» **AIM OF THE TASK**
Each record should be copied exactly into the answer, and no picture should go with it.
** Opening SOURCE DATA block **
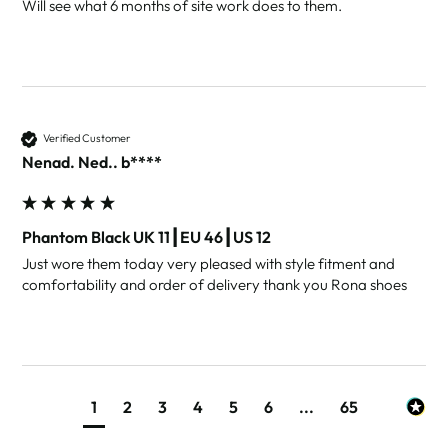
Will see what 6 months of site work does to them. 
Verified Customer
Nenad. Ned.. b****
Phantom Black UK 11┃EU 46┃US 12
Just wore them today very pleased with style fitment and 
comfortability and order of delivery thank you Rona shoes 
1
2
3
4
5
6
...
65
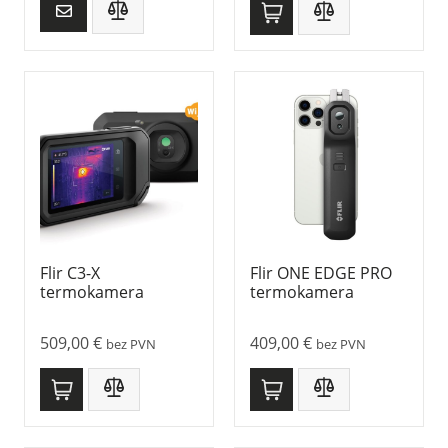
Flir C3-X
Flir ONE EDGE PRO
termokamera
termokamera
509,00
€
409,00
€
bez PVN
bez PVN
** Closing SOURCE DATA block **
» **EXERCISE RESULT**
Will see what 6 months of site work does to them. 
Verified Customer
Nenad. Ned.. b****
Phantom Black UK 11┃EU 46┃US 12
Just wore them today very pleased with style fitment and 
comfortability and order of delivery thank you Rona shoes 
1
2
3
4
5
6
...
65
Flir C3-X
Flir ONE EDGE PRO
termokamera
termokamera
509,00
€
409,00
€
bez PVN
bez PVN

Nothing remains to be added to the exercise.